= Beginning of Section =

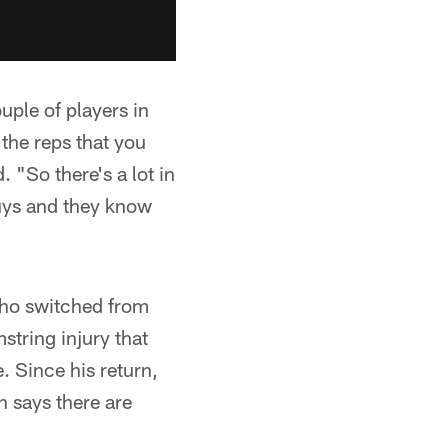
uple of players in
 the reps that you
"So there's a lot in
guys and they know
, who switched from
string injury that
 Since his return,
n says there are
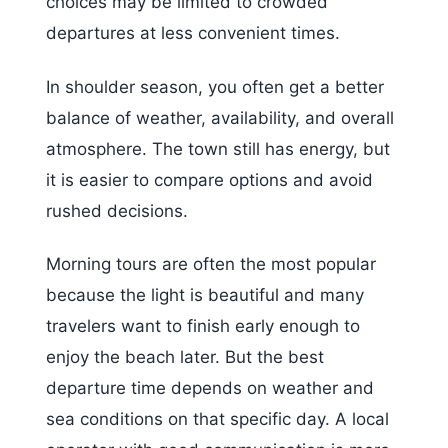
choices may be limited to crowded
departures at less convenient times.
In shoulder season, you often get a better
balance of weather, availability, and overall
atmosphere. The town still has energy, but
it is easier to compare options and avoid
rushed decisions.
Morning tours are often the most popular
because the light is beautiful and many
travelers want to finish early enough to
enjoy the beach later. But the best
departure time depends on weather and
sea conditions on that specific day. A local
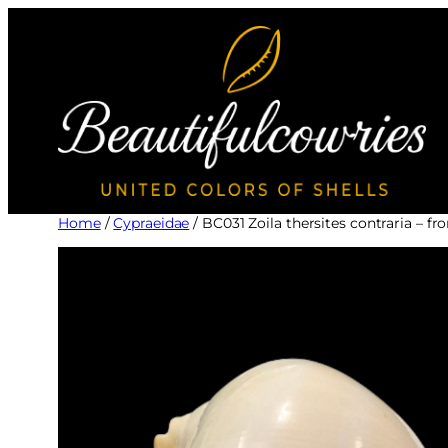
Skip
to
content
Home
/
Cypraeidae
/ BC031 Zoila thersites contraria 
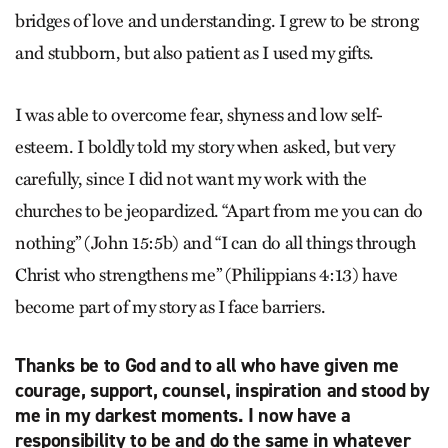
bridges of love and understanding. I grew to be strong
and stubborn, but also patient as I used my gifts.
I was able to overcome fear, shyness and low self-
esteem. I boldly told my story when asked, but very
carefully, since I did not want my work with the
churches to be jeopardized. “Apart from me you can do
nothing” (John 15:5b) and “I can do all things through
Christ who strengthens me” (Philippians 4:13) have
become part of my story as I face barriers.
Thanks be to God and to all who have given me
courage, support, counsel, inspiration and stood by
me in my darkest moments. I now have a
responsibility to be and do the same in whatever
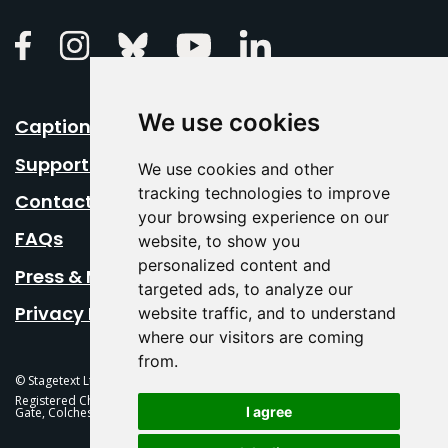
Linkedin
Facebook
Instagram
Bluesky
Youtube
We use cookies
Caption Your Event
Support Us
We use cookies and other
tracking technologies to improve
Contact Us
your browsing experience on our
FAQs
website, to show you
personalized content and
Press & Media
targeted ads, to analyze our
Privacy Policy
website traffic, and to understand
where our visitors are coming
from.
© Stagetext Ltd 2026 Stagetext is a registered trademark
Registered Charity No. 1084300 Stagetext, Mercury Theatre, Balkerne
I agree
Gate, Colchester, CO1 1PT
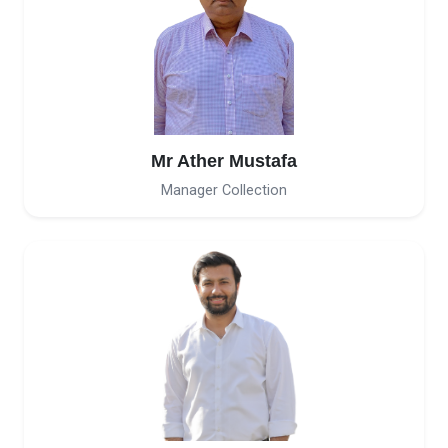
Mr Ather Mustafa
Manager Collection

= End of Section =
= Beginning of Section =

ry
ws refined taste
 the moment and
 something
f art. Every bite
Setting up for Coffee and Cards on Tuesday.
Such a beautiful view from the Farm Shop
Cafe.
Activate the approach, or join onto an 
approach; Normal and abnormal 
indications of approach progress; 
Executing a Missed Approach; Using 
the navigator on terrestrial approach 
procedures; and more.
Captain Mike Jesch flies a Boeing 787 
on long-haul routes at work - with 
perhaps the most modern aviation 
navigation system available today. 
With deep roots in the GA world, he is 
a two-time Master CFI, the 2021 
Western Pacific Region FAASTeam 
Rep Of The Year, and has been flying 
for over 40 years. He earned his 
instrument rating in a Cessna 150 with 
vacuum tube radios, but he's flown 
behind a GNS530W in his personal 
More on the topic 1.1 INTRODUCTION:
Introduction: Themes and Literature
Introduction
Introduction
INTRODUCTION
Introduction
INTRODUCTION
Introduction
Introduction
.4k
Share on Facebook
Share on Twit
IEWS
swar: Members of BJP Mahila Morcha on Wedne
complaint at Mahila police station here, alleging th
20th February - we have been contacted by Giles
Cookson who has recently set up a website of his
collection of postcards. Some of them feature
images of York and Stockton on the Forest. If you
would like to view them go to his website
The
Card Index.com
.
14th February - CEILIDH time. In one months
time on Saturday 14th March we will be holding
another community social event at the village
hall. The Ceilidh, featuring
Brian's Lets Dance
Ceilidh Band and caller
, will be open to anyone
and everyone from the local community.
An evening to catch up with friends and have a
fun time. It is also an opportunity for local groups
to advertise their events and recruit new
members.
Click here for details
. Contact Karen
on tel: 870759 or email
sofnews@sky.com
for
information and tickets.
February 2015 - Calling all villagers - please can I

= End of Section =

> **TASK ITEM**: Write out the records word for word, starting at the line containing "choices may be limited to crowded" and ending at the line containing "Zoila thersites contraria", both included. Leave out the pictures.

> **RESULT**:
choices may be limited to crowded
departures at less convenient times.
In shoulder season, you often get a better
balance of weather, availability, and overall
atmosphere. The town still has energy, but
it is easier to compare options and avoid
rushed decisions.
Morning tours are often the most popular
because the light is beautiful and many
travelers want to finish early enough to
enjoy the beach later. But the best
departure time depends on weather and
sea conditions on that specific day. A local
Skip
to
content
Home
/
Cypraeidae
/ BC031 Zoila thersites contraria 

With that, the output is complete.